Un altro romanzo legato all’isola è quello scritto da Elsa Morante durante una sua vacanza con il marito Alberto Moravia:“ L’isola di Arturo”(fig. 16). Esso parla della scoperta dell’amore da parte di un giovane, che qualcuno ha voluto identificare col poeta Dario Bellezza, anche quest’ opera è alla base dal 1987 di un premio letterario e della pubblicazione cahiers Elsa Morante. Infine, in tempi recenti, il regista Micheal Radford, ha ambientato a Procida il romanzo di Skarmenta “Il Postino”(fig. 17), interpretato da un impareggiabile Massimo Troisi(fig. 18), il quale ha contribuito al rilancio turistico dell’isola e dato luogo ad un premio annuale per il tema migliore tra gli studenti procidani. Rimanendo nell’ambito della cultura popolare bisogna ricordare di proverbi sorti spontaneamente in una popolazione di marinai e contadini e che si esprimono in un vernacolo particolare, difficile da intendere per gli stessi napoletani.

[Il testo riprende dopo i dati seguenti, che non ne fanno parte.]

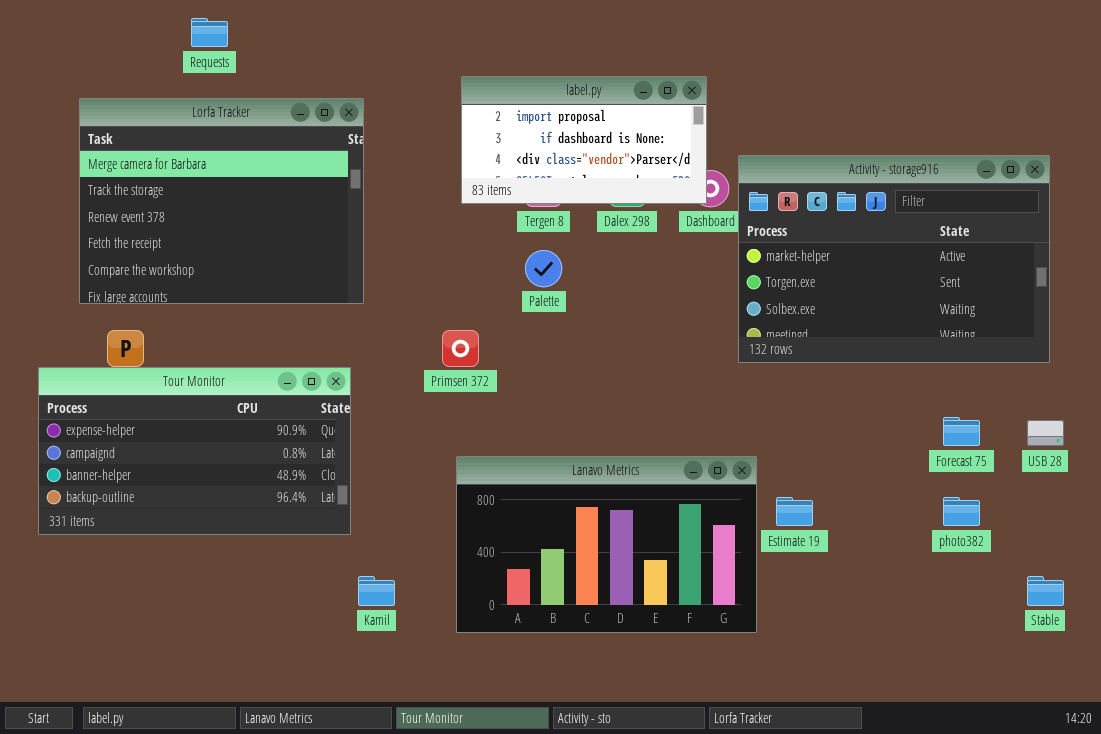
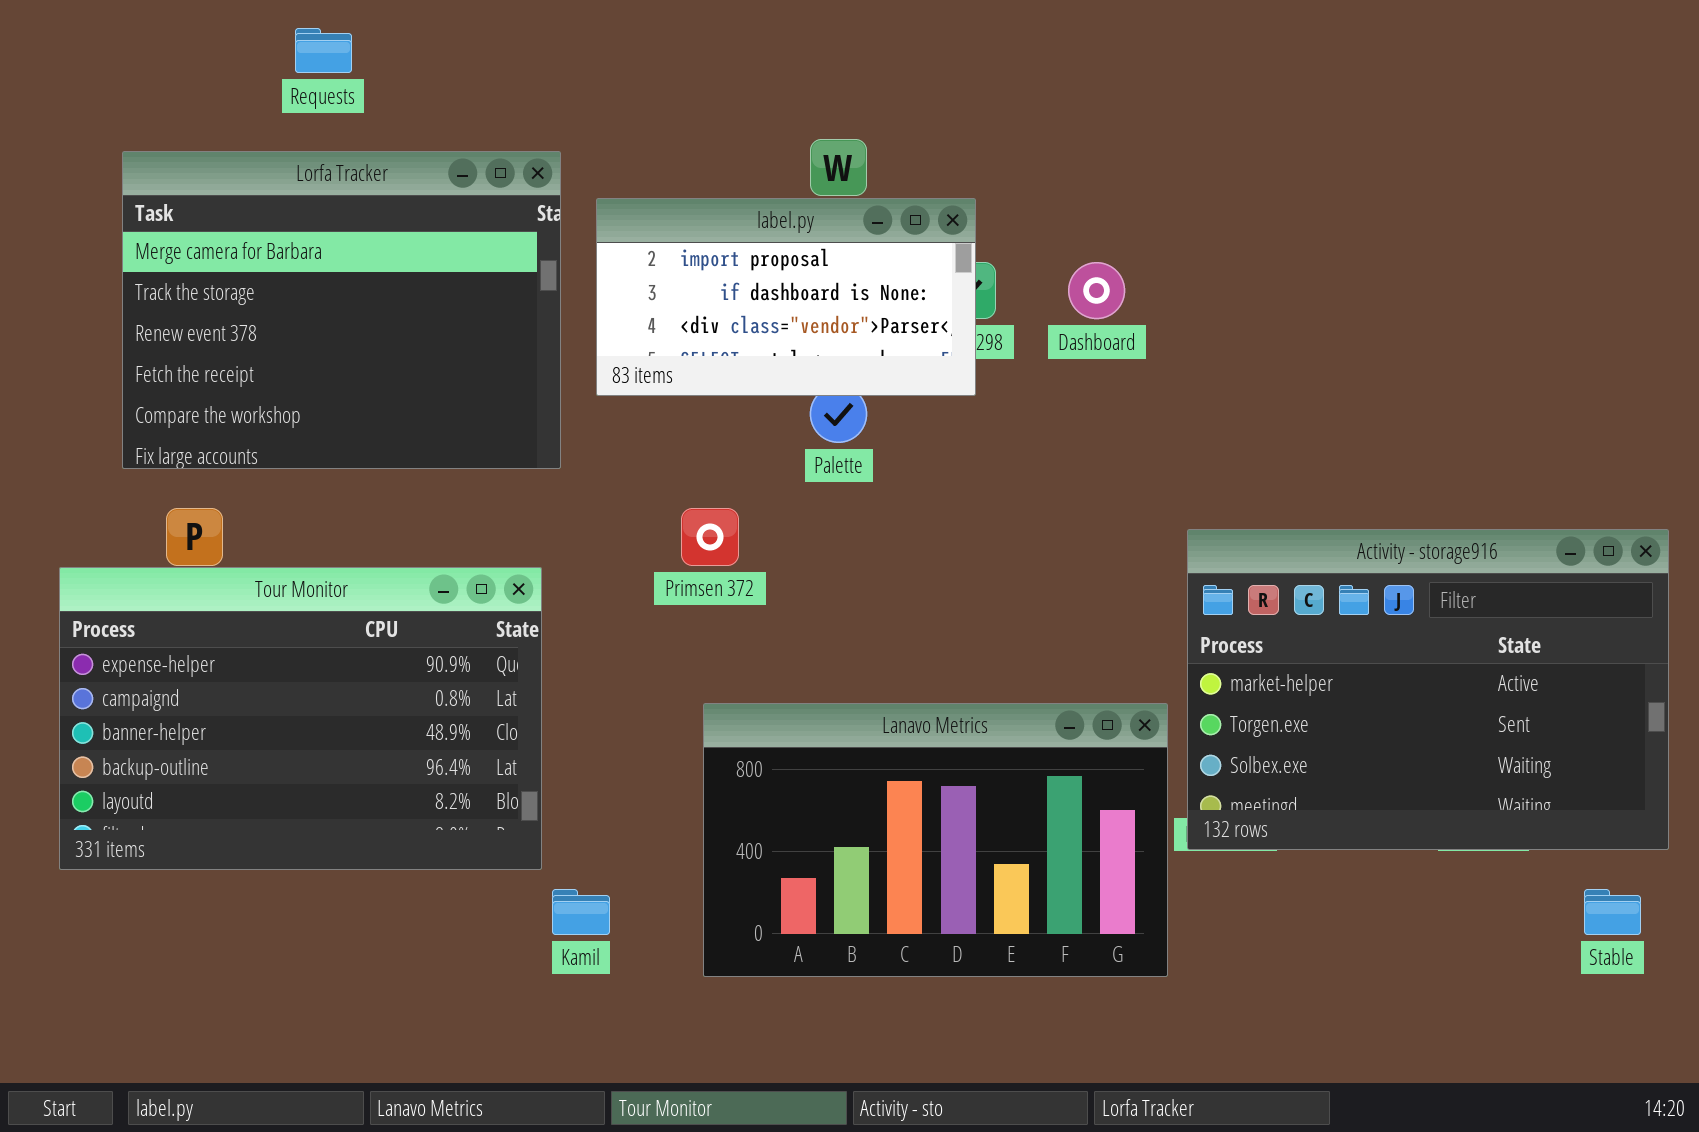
label.py: [461,76,707,204] -> [596,198,976,396], moved
Activity - storage916: [738,155,1050,363] -> [1187,529,1669,850], moved
Tour Monitor: [38,367,351,535] -> [59,567,542,870], resized

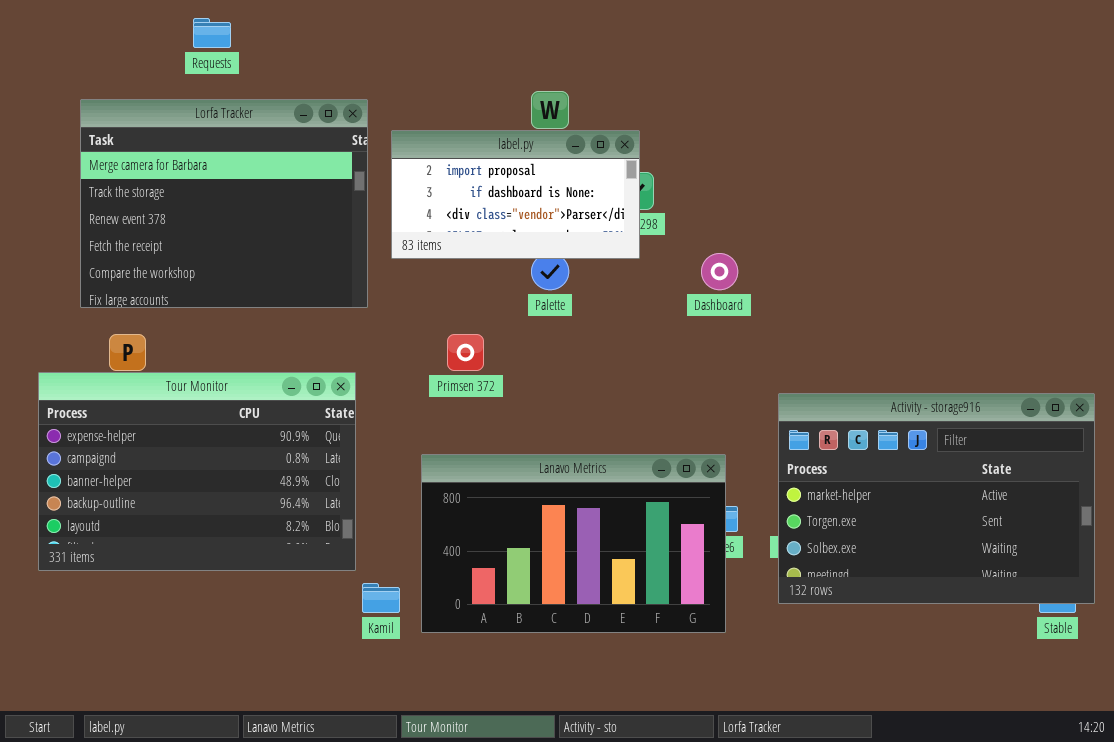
Dashboard: [1068,262,1125,319] -> [701,253,738,290], moved
Activity - storage916: [1187,529,1669,850] -> [778,393,1095,604], moved
Lanavo Metrics: [703,703,1168,977] -> [421,454,726,633], moved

Volendo trattare di cultura “alta”, non si può certo dimenticare i tanti personaggi noti che amavano trascorrere lunghi periodi sull’isola, dal regista Montaldo(fig. 19), di cui riuscii a comprare la ricca biblioteca, fornita di numerosi romanzi in inglese e francese e lo storico dell’arte Cesare Brandi, il quale per 30 anni visse in quella, che secondo la leggenda fu la casa di Graziella, combattendo una strenua battaglia in difesa dell’ambiente.
Altri intellettuali da citare sono Antonio Paolucci, fondatore della testata “L’ora di Procida” e Vittorio Parascandola, medico e scrittore, il quale per anni sul “Il Giornale di Procida” pubblicò dei dialoghi tra vicine di casa a commento degli avvenimenti isolani.
Tra i pittori procidani non vi sono nomi famosi, ma nessuno meglio di “Cecco da Procida”, Camilla Mazzella e Teresa Barone hanno saputo rendere sulla tela, con colori vivaci e accese tonalità, scorci di paesaggio ed albe indimenticabili.